- [EXTRAIT À LIRE]:
........

N° 163
Novembre 2019
Les rues principales du centre-ville de Yangon - Yangon est l'une des villes les plus diversifiées sur le plan culturel et religieux. Photo : Creative Commons
swisspeace Julia Palmiano Federer, doctorante julia.palmianofederer@swisspeace.ch Program Officer

Au Myanmar, la Ligue nationale pour la démocratie (LND), le premier gouvernement civil des dernières décennies à avoir été élu démocratiquement, fait face à des défis de taille. Le processus de paix ethnique en cours et la crise qui fait rage dans l’État de Rakhine sont à l’origine de tensions sociales qu’il sera impératif d’apaiser pour maintenir la stabilité du pays, surtout à l’approche des prochaines élections générales prévues fin 2020.

Avec ses centaines de groupes ethniques à la religion, à la langue et à l’histoire différente, la population du Myanmar est incroyablement composite. L’origine ethnique et la religion sont les principaux marqueurs d’identité du pays. Ils ont toutefois été politisés tout au long de l’histoire contemporaine, et plus particulièrement pendant la période coloniale britannique, les premières années qui ont suivi l’indépendance et les décennies de régime militaire.

De profondes tensions au sein des communautés, divisées par leur origine ethnique, leur religion et leur langue, minent le processus de paix en cours, qui a pour objectif de mettre fin à un conflit vieux de plusieurs dizaines d’années opposant de nombreuses Organisations Ethniques Armées (OEA) et la Tatmadaw (l’armée du Myanmar). Elles sapent aussi les efforts déployés pour rapatrier les réfugiés rohingya dans le pays. La lutte de ces groupes ethniques pour une représentation politique et économique plus juste a en effet nourri le conflit armé pendant plus de 70 ans. Or, ils représentent près de 30 % de la population et vivent dans des régions frontalières riches en ressources. Depuis l’indépendance du pays en 1948, – le Myanmar faisait auparavant partie de la Couronne britannique – les communautés mènent des campagnes politiques et militaires pour être mieux représentées au sein d’un pays à majorité bouddhiste bama.

........

- [DONNÉES FOURNIES]:

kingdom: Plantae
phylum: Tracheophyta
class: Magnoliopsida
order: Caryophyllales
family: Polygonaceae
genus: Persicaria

........

- [TRAVAIL DEMANDÉ]:
• A. Recopiez, dans le texte sur le Myanmar, le passage situé entre « Au Myanmar, la » et « générales prévues fin 2020. », ces deux bornes comprises.
• B. Répondez aux questions suivantes d'après le texte sur le Myanmar.
(i) En quelle année le pays a-t-il obtenu son indépendance ?
(ii) Quelle proportion de la population les groupes ethniques représentent-ils ?
(iii) Pour quand les prochaines élections générales sont-elles prévues ?
• C. Pour chaque affirmation, dites si elle s'accorde avec le texte sur le Myanmar. Répondez par oui ou non, puis citez à l'identique les mots du texte qui tranchent.
(i) L'origine ethnique et la religion sont les principaux marqueurs d'identité du pays.
(ii) La Tatmadaw fait partie des Organisations Ethniques Armées.
(iii) Les groupes ethniques vivent dans des régions pauvres en ressources.

- [CORRIGÉ DES EXERCICES]:
• A.
Au Myanmar, la Ligue nationale pour la démocratie (LND), le premier gouvernement civil des dernières décennies à avoir été élu démocratiquement, fait face à des défis de taille. Le processus de paix ethnique en cours et la crise qui fait rage dans l’État de Rakhine sont à l’origine de tensions sociales qu’il sera impératif d’apaiser pour maintenir la stabilité du pays, surtout à l’approche des prochaines élections générales prévues fin 2020.

• B.
(i) En 1948.
(ii) Près de 30 %.
(iii) Fin 2020.

• C.
(i) Oui : « L’origine ethnique et la religion sont les principaux marqueurs d’identité du pays. »
(ii) Non : « opposant de nombreuses Organisations Ethniques Armées (OEA) et la Tatmadaw (l’armée du Myanmar) »
(iii) Non : « vivent dans des régions frontalières riches en ressources »